Em palavras mais claras: as garantias, prerrogativas e competências que são conferidas pela Constituição a todas as cortes de contas também devem ser aplicadas ao Tribunal de Contas de São Paulo e do Rio de Janeiro, tendo em vista que o texto constitucional deixa implícito a existência de um sistema nacional de tribunais de contas, sujeitando-os, assim, a um mesmo regime jurídico no que toca às suas competências e prerrogativas.

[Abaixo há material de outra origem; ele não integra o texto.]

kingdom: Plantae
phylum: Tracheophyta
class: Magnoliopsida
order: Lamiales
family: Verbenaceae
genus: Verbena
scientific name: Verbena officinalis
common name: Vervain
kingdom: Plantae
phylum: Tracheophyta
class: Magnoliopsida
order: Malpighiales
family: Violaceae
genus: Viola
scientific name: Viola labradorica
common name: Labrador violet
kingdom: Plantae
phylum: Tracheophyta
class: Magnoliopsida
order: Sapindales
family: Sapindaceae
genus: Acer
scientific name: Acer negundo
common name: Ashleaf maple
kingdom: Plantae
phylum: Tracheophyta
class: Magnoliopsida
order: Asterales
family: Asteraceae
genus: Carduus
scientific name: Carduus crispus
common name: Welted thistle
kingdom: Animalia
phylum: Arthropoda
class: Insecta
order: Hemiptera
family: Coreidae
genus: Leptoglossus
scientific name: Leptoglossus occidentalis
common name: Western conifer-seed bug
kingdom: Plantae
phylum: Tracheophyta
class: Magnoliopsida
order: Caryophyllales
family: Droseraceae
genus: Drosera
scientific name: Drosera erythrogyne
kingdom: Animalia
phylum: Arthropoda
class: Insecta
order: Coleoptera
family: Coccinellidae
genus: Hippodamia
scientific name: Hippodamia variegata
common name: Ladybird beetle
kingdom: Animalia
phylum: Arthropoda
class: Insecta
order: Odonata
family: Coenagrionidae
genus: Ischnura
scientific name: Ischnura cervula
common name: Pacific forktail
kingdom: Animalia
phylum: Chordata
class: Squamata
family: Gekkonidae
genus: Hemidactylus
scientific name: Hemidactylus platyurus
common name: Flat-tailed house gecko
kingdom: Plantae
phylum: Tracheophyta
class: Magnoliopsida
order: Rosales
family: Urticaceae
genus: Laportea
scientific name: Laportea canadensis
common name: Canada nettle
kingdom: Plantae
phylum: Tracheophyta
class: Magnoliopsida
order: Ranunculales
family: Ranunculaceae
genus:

O que se constata é que as recentes decisões do STF assentaram a constitucionalidade da atual estrutura do TCM-SP, fazendo com que o mérito debatido cessasse de pertencer à esfera do Judiciário. Cabe ponderar, entretanto, que das referidas decisões do Supremo não é possível se extrair o entendimento de que os legislativos paulista e paulistano estejam impedidos de realizar qualquer alteração na atual composição do TCM-SP.

Como destacado no voto do ministro relator Gilmar Mendes na ADI 4776, ainda que proferido em obter dictum, cabe aos legisladores competentes e aos interessados nesta matéria ampliarem o debate acerca de eventual alteração na composição do TCM-SP:

“No entanto, também a título de obter dictum, cabe deixar assentada a importância da norma constitucional que determina ao chefe do Poder Executivo a escolha alternada entre auditores e membros do Ministério Público perante o Tribunal de Contas (artigo 73, §2º, c/c artigo 75, ambos da CF). Cabe ao legislador municipal criar os parâmetros para a deliberação quanto ao preenchimento das vagas dos conseheiros”.

Assim, de tudo o que se expôs ao longo deste artigo, enumero as seguintes conclusões:

1) Sempre nos posicionamos pela improcedência da ADPF 272 por entender que não havia omissão legislativa quanto à ausência de previsão de Ministério Público de Contas no TCM-SP, mas, sim, uma vontade dos legisladores paulistas e paulistanos;

2) A decisão do Supremo Tribunal Federal na ADI 4776 declarou a constitucionalidade da composição do TCM-SP prevista no artigo 151 da Constituição do Estado de São Paulo, porém, não vedou a possibilidade de o legislador alterar a composição dessa corte de contas;

3) Portanto, quando afirmamos que a matéria está vencida no judiciário, nos referimos ao reconhecimento da constitucionalidade da atual composição e estrutura da corte, o que significa que a matéria pode continuar em debate no âmbito da sociedade e do Poder Legislativo;

4) Nesses termos, embora ressalve que sempre nos filiamos à corrente daqueles que defendem a simetria numérica entre os Tribunais de Contas dos Estados e municípios, ou seja, elevar o número de conselheiros para sete, criando as duas carreiras (Ministério Público de Contas e auditores) — tendo em vista a existência de um sistema nacional de tribunais de contas —, entendemos que essa matéria deixou de pertencer à esfera do Judiciário, tendo em vista o julgamento pela improcedência da ADPF examinada neste artigo e a declaração de constitucionalidade pelo Supremo Tribunal Federal do artigo 151 da Constituição do Estado de São Paulo.

 

João Antonio da Silva Filho é conselheiro presidente do Tribunal de Contas do Município de São Paulo, mestre em Filosofia do Direito pela Pontifícia Universidade Católica de São Paulo, autor das seguintes obras: “A Democracia e a Democracia em Norberto Bobbio”, “O Sujeito Oculto do Crime–Considerações Sobre a Teoria do Domínio do Fato” pela Editora Verbatim, “A Era do Direito Positivo” e “Tribunais de Contas no Estado Democrático e os Desafios do Controle Externo” publicados pela Editora Contracorrente.